RETRIEVE
This is where the couple were killed
crossing the road. So I am careful
as if I’m holding a baby.
Amanda’s ball bounces fearlessly
among the tractor trailers. Had Clara
and Joe been made of rubber,
hollow inside, maybe they’d have survived.
“Don’t worry,” I shout to a tearful Amanda.
“I’ll get it back for you.”
It’s been a hot, dry summer.
Jake is watching from the window.
He can hold his breath but
not as long as the sky’s been doing.
“Jesus, child, be careful.
First it’s cousins. Then it’s crops.
What next does the good Lord
want to take from me.”
The dog could care less.
He’s chasing an insect. First,
he maims it with his paw.
Then he lets it go ’cause, despite the weather,
he’s not done pursuing.
And Rita’s in bed for the fortieth day,
fortieth night. She doesn’t have to wander
in the desert. It comes to her.
She’d give her painful right leg
to be able to cross a street
under her own steam,
even if it meant dodging
the Caspers in their rusty pickup.
Suddenly, would you believe it,
there’s a gigantic pause to the road.
Where two minutes before,
it had been a crazy freeway full of cars,
now it’s as empty as a football field at dusk.
I could picnic on the center line.
Amanda’s about to run after me
but I tell her “No… stay.” Even nothing
can be dangerous around here.
Joanne’s in the kitchen.
She’s in love with the smells
her leather hands can muster.
She loves to bewilder the local
noses with helping of spices
she picks up in the city.
And who does she have to cook for…
Rita who can’t taste a thing,
Jake who doesn’t know sirloin from possum.
And Amanda’s only five years old.
Like me, she’d rather cereal than anything.

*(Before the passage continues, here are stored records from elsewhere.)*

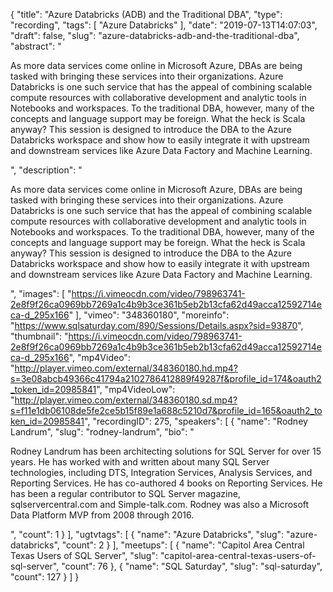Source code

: {
  "title": "Azure Databricks (ADB) and the Traditional DBA",
  "type": "recording",
  "tags": [
    "Azure Databricks"
  ],
  "date": "2019-07-13T14:07:03",
  "draft": false,
  "slug": "azure-databricks-adb-and-the-traditional-dba",
  "abstract": "<p>As more data services come online in Microsoft Azure, DBAs are being tasked with bringing these services into their organizations.  Azure Databricks is one such service that has the appeal of combining scalable compute resources with collaborative development and analytic tools in Notebooks and workspaces.  To the traditional DBA, however, many of the concepts and language support may be foreign. What the heck is Scala anyway?  This session is designed to introduce the DBA to the Azure Databricks workspace and show how to easily integrate it with upstream and downstream services like Azure Data Factory and Machine Learning.</p>",
  "description": "<p>As more data services come online in Microsoft Azure, DBAs are being tasked with bringing these services into their organizations.  Azure Databricks is one such service that has the appeal of combining scalable compute resources with collaborative development and analytic tools in Notebooks and workspaces.  To the traditional DBA, however, many of the concepts and language support may be foreign. What the heck is Scala anyway?  This session is designed to introduce the DBA to the Azure Databricks workspace and show how to easily integrate it with upstream and downstream services like Azure Data Factory and Machine Learning.</p>",
  "images": [
    "https://i.vimeocdn.com/video/798963741-2e8f9f26ca0969bb7269a1c4b9b3ce361b5eb2b13cfa62d49acca12592714eca-d_295x166"
  ],
  "vimeo": "348360180",
  "moreinfo": "https://www.sqlsaturday.com/890/Sessions/Details.aspx?sid=93870",
  "thumbnail": "https://i.vimeocdn.com/video/798963741-2e8f9f26ca0969bb7269a1c4b9b3ce361b5eb2b13cfa62d49acca12592714eca-d_295x166",
  "mp4Video": "http://player.vimeo.com/external/348360180.hd.mp4?s=3e08abcb49366c41794a2102786412889f49287f&profile_id=174&oauth2_token_id=20985841",
  "mp4VideoLow": "http://player.vimeo.com/external/348360180.sd.mp4?s=f11e1db06108de5fe2ce5b15f89e1a688c5210d7&profile_id=165&oauth2_token_id=20985841",
  "recordingID": 275,
  "speakers": [
    {
      "name": "Rodney Landrum",
      "slug": "rodney-landrum",
      "bio": "<p>Rodney Landrum has been architecting solutions for SQL Server for over 15 years. He has worked with and written about many SQL Server technologies, including DTS, Integration Services, Analysis Services, and Reporting Services. He has co-authored 4 books on Reporting Services. He has been a regular contributor to SQL Server magazine, sqlservercentral.com and Simple-talk.com. Rodney was also a Microsoft Data Platform MVP from 2008 through 2016.</p>",
      "count": 1
    }
  ],
  "ugtvtags": [
    {
      "name": "Azure Databricks",
      "slug": "azure-databricks",
      "count": 2
    }
  ],
  "meetups": [
    {
      "name": "Capitol Area Central Texas Users of SQL Server",
      "slug": "capitol-area-central-texas-users-of-sql-server",
      "count": 76
    },
    {
      "name": "SQL Saturday",
      "slug": "sql-saturday",
      "count": 127
    }
  ]
}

Joanne stares intently at her spice rack.
Maybe she should label them all ingratitude.
I’ve got so many reasons to hate summer.
The mice are so sassy, peek up from the
grass and poke their tongues. And my
ears don’t stop buzzing with mosquitoes.
And the ants are in everything. Jake
sprays, Joanne swats, but Rita can’t do
anything but feel them crawl across her face.
I’m on the opposite side of the road,
ball in hand. The vacuum awaits in
the parlor. It’s my chore. Hate the job
but I must admit I love the rollicking
sound it makes. Amanda finds a moment
of patience from somewhere, stands
there patiently while a lumber truck
rolls by, a tanker, a Cadillac, and their
mirror images the other way.
I could have Rita’s life here in my hands
as well for all the use she gets out of it.
And Jake’s blooming field rained on by my young
flesh, long hair, how far my eyes can see.
Even enough insects for the dog to chase two canine lifetimes.
And the meal Joanne prepares that has
everyone sprawled back in their chairs
and sighing “Wow!” Damn, the ball’s
got a nail in it. Just my luck. By the time
I return the world to Amanda, it will be a flat one.
THE BIRD AND THE GLASS
Only the dipping neck
of the bird posed over
the drinking glass is sane.
Its dialectic bobbing
is a relief from
the chaos around it,
the waitresses who dash
back and forth in my head,
cooks angrily snatching
orders from clips
in the busy diners of the heart.
It substitutes for the dream.
I do not have to be
at the center of a vast amphitheater.
There is no need for tours
buzzing all around me,
students with notebooks,
guides proficient in a thousand languages.
The bird can be my doubts,
my prognosis, my premonition.
It can be the vague faces on the wall,
the stuff half-heard,
the person I thought I knew.
A child of its physical limitations,
it has nothing better to do
than be clear and precise.
Dip, pop back, dip, pop back.
It works every time.
A man in the background
is lecturing the crowds
on where I let them down
but the bird responds to its mechanics,
dips down into the cold beer
of the universe,
rises back up into the light,
the taste of understanding on its lips.